Dataset records:
-------------------------

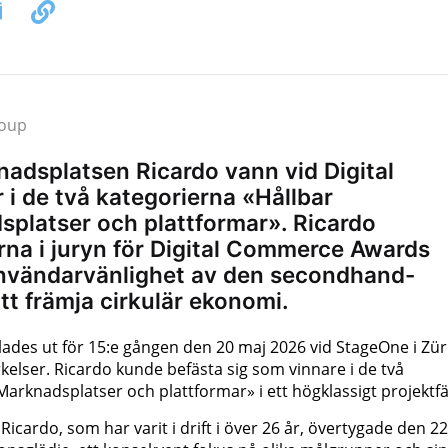
roup
adsplatsen Ricardo vann vid Digital
i de två kategorierna «Hållbar
platser och plattformar». Ricardo
a i juryn för Digital Commerce Awards
nvändarvänlighet av den secondhand-
tt främja cirkulär ekonomi.
des ut för 15:e gången den 20 maj 2026 vid StageOne i Zür
elser. Ricardo kunde befästa sig som vinnare i de två
arknadsplatser och plattformar» i ett högklassigt projektfäl
ardo, som har varit i drift i över 26 år, övertygade den 22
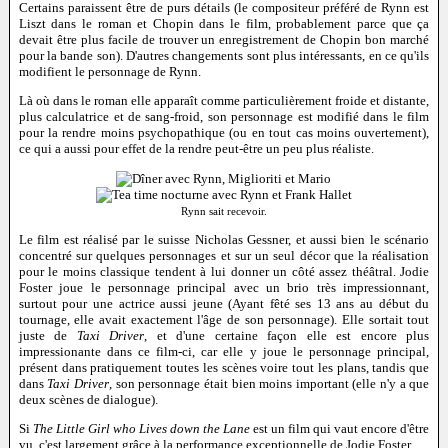
Certains paraissent être de purs détails (le compositeur préféré de Rynn est
Liszt dans le roman et Chopin dans le film, probablement parce que ça
devait être plus facile de trouver un enregistrement de Chopin bon marché
pour la bande son). D'autres changements sont plus intéressants, en ce qu'ils
modifient le personnage de Rynn.
Là où dans le roman elle apparaît comme particulièrement froide et distante,
plus calculatrice et de sang-froid, son personnage est modifié dans le film
pour la rendre moins psychopathique (ou en tout cas moins ouvertement),
ce qui a aussi pour effet de la rendre peut-être un peu plus réaliste.
Rynn sait recevoir.
Le film est réalisé par le suisse Nicholas Gessner, et aussi bien le scénario
concentré sur quelques personnages et sur un seul décor que la réalisation
pour le moins classique tendent à lui donner un côté assez théâtral. Jodie
Foster joue le personnage principal avec un brio très impressionnant,
surtout pour une actrice aussi jeune (Ayant fêté ses 13 ans au début du
tournage, elle avait exactement l'âge de son personnage). Elle sortait tout
juste de
Taxi Driver
, et d'une certaine façon elle est encore plus
impressionante dans ce film-ci, car elle y joue le personnage principal,
présent dans pratiquement toutes les scènes voire tout les plans, tandis que
dans
Taxi Driver
, son personnage était bien moins important (elle n'y a que
deux scènes de dialogue).
Si
The Little Girl who Lives down the Lane
est un film qui vaut encore d'être
vu, c'est largement grâce à la performance exceptionnelle de Jodie Foster.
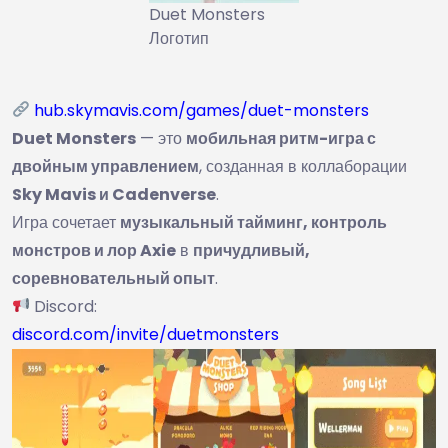
Duet Monsters
Логотип
hub.skymavis.com/games/duet-monsters
Duet Monsters
— это
мобильная ритм-игра с
двойным управлением
, созданная в коллаборации
Sky Mavis и Cadenverse
.
Игра сочетает
музыкальный тайминг, контроль
монстров и лор Axie
в
причудливый,
соревновательный опыт
.
Discord:
discord.com/invite/duetmonsters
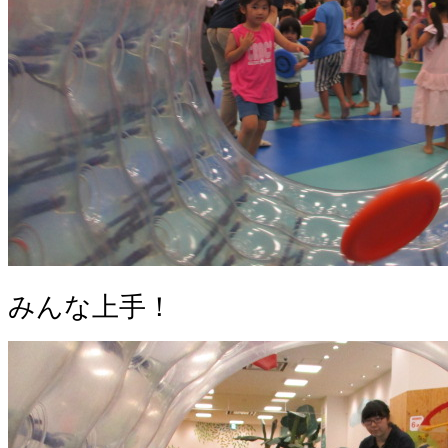
みんな上手！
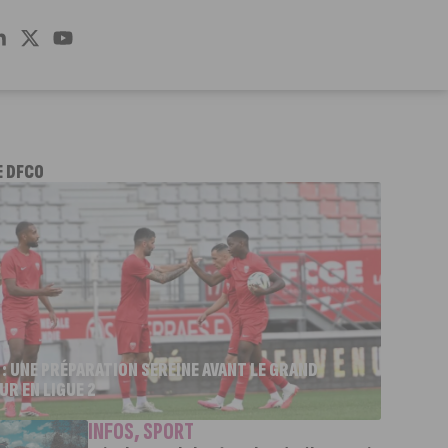
E DFCO
 : UNE PRÉPARATION SEREINE AVANT LE GRAND
UR EN LIGUE 2
INFOS
,
SPORT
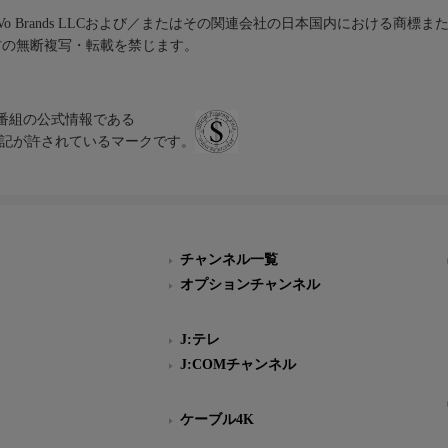
iVo Brands LLCおよび／またはその関連会社の日本国内における商標
材の無断複写・転載を禁じます。
、テレビ番組の公式情報である
スにのみ表記が許されているマークです。
チャンネル一覧
オプションチャンネル
J:テレ
J:COMチャンネル
ケーブル4K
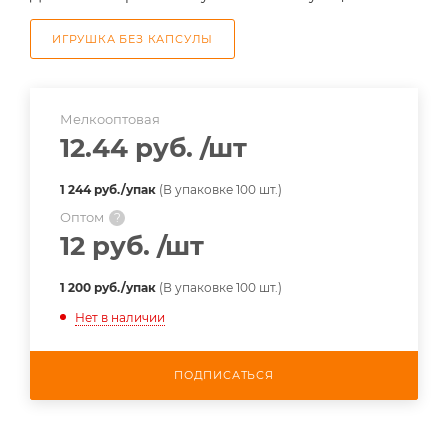
ИГРУШКА БЕЗ КАПСУЛЫ
Мелкооптовая
12.44 руб.
/шт
1 244 руб./упак
(В упаковке 100 шт.)
Оптом
?
12 руб.
/шт
1 200 руб./упак
(В упаковке 100 шт.)
Нет в наличии
ПОДПИСАТЬСЯ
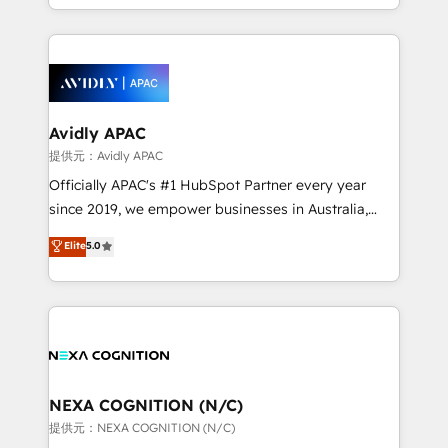
collective good of the company and its clientele, and
service and marketing department operates in the
dedicated to breaking the mold from the agency of
most effective way, while at the same time
the past into the consultancy of the future. Great
leveraging your commercial data for a fully
things are happening.
integrated buyers journey. Elixir is located in
Brussels, Munich, Cologne "Köln", Paris, Amsterdam
and Stockholm Elixir is a first mover and leader
Avidly APAC
when it comes to HubSpot sales and service
提供元：Avidly APAC
implementations, highly renowned for our business
Officially APAC's #1 HubSpot Partner every year
acumen, process (re-)design experience and a
since 2019, we empower businesses in Australia,
massive amount of success stories in this area. We
New Zealand, and globally to realise their full
Elite
5.0
integrate HubSpot with complex solutions like SAP,
potential through enterprise HubSpot CRM
MicroSoft, custom solutions,... Our company also has
implementation. And we deliver best practice across
strong experience with HubSpot UI extensions,
the whole HubSpot platform, covering marketing,
mobile apps for Field Service Mgt and Retail
sales, service, CMS and integrations. We work with
execution, CPQ, customer portals and HubSpot CMS
all businesses, from start-up to Enterprise, and have
developments. And we're champions when it comes
delivered the largest HubSpot implementations in
to complex data migrations.
the world. Our human approach to digital
NEXA COGNITION (N/C)
transformation is designed for businesses who want
提供元：NEXA COGNITION (N/C)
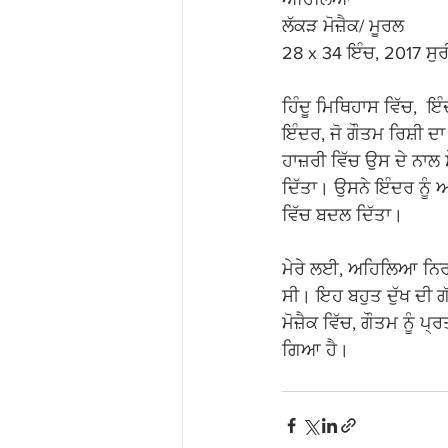
ਲੱਕੜ ਮੋਜ਼ੈਕ/ ਮੂਰਲ 
28 x 34 ਇੰਚ, 2017 ਸੁਰ
ਹਿੰਦੂ ਮਿਥਿਹਾਸ ਵਿੱਚ,  
ਇੰਦਰ, ਜੋ ਗੌਤਮ ਰਿਸ਼ੀ 
ਹਾਜ਼ਰੀ ਵਿੱਚ ਉਸ ਦੇ ਨਾਲ 
ਦਿੱਤਾ। ਉਸਨੇ ਇੰਦਰ ਨੂੰ 
ਵਿੱਚ ਬਦਲ ਦਿੱਤਾ।
ਮੇਰੇ ਲਈ, ਅਹਿਲਿਆ ਨਿਰਦੋਸ਼
ਸੀ। ਇਹ ਬਹੁਤ ਦੁੱਖ ਦੀ ਗ
ਮੋਜ਼ੈਕ ਵਿੱਚ, ਗੌਤਮ ਨੂੰ
ਗਿਆ ਹੈ।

-------------------------

Copy exactly the lines of the material from the one holding "ਲੱਕੜ ਮੋਜ਼ੈਕ/ ਮੂਰਲ" through the end of the material, inclusive.

*TASK ANSWER*:
ਲੱਕੜ ਮੋਜ਼ੈਕ/ ਮੂਰਲ 
28 x 34 ਇੰਚ, 2017 ਸੁਰ
ਹਿੰਦੂ ਮਿਥਿਹਾਸ ਵਿੱਚ,  
ਇੰਦਰ, ਜੋ ਗੌਤਮ ਰਿਸ਼ੀ 
ਹਾਜ਼ਰੀ ਵਿੱਚ ਉਸ ਦੇ ਨਾਲ 
ਦਿੱਤਾ। ਉਸਨੇ ਇੰਦਰ ਨੂੰ 
ਵਿੱਚ ਬਦਲ ਦਿੱਤਾ।
ਮੇਰੇ ਲਈ, ਅਹਿਲਿਆ ਨਿਰਦੋਸ਼
ਸੀ। ਇਹ ਬਹੁਤ ਦੁੱਖ ਦੀ ਗ
ਮੋਜ਼ੈਕ ਵਿੱਚ, ਗੌਤਮ ਨੂੰ
ਗਿਆ ਹੈ।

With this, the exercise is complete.